Technology giants Microsoft and Hewlett Packard Enterprise (HPE) have partnered with NASA to test artificial intelligence (AI) technology on the International Space Station to perform multiple tasks.
According to the companies, the tasks they plan to perform using AI include checking the wear and tear of gloves on astronauts’ gloves.
The traditional method needs NASA astronauts to photograph their spacesuit gloves during and after each spacewalk and send them back to Earth for examination.
Once the images are received, NASA analysts evaluate photographs of the gloves for any damage that could constitute a concern, then report back to the astronauts on the International Space Station.

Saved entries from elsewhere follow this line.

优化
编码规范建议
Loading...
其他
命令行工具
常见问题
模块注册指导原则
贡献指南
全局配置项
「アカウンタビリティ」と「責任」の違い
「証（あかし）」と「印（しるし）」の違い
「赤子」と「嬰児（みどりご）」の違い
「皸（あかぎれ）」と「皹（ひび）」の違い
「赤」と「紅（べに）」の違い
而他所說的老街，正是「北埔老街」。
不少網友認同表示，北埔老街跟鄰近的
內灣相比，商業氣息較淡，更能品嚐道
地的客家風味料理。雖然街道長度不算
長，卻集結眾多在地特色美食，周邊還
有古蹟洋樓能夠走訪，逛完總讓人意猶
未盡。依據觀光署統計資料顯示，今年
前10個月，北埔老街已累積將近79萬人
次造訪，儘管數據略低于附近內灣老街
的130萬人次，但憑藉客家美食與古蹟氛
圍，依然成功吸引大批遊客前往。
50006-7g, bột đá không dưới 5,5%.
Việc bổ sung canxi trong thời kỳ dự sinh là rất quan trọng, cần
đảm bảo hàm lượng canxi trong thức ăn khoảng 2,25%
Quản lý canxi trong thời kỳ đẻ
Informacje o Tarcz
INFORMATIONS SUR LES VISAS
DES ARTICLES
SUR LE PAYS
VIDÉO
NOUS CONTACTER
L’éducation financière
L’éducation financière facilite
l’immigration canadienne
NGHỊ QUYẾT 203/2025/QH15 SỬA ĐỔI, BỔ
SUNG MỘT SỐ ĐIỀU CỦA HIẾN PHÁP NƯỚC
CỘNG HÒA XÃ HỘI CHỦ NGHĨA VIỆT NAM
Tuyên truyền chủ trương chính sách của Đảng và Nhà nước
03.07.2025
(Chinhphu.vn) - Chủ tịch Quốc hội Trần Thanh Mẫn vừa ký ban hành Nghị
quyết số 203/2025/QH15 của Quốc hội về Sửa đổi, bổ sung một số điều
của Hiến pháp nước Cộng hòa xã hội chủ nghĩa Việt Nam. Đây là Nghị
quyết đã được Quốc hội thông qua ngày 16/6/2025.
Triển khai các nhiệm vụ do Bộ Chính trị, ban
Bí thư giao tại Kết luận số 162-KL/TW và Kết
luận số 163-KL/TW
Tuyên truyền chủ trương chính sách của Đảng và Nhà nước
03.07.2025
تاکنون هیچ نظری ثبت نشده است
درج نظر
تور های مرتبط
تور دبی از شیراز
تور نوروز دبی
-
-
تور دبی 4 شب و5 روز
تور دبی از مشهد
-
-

However, this is a lengthy process, and when astronauts get farther away from Earth, the communication weakens, which might lead to delays in the process.
Therefore to solve this challenge, Microsoft and HPE engineers are working with NASA scientists on a system that uses artificial intelligence and HPE’s Spaceborne Computer-2 to scan and analyze glove images directly on the International Space Station, potentially giving astronauts onboard autonomy with limited support from Earth.
The NASA team started with a selection of new, undamaged gloves along with gloves that had seen wear and tear during spacewalks and training on the ground. Photographs of those gloves were then clicked and scrutinized using Azure Cognitive Services’ Custom Vision.
The generated information was then used to train a Microsoft Azure cloud-based AI system, with the results being compared against actual NASA damage reports and photographs.
HPE’s Spaceborne Computer-2 deployed in the ISS analyzes the images clicked by crew members using the Glove Analyzer model to search for damages in real-time, and in case of damage, a notification is sent to Earth for the engineers to review. Microsoft says that the AI tool can also display a probability score of gloves to give an idea about how much damage the gloves are before astronauts use them.
Data and AI Specialist at Microsoft, Jennifer Ott, said, “Bringing cloud computing power to the ultimate edge through projects like this allows us to think about and prepare for what we can safely do next – as we expect longer-range human spaceflights in the future and as we collectively begin pushing that edge further out.”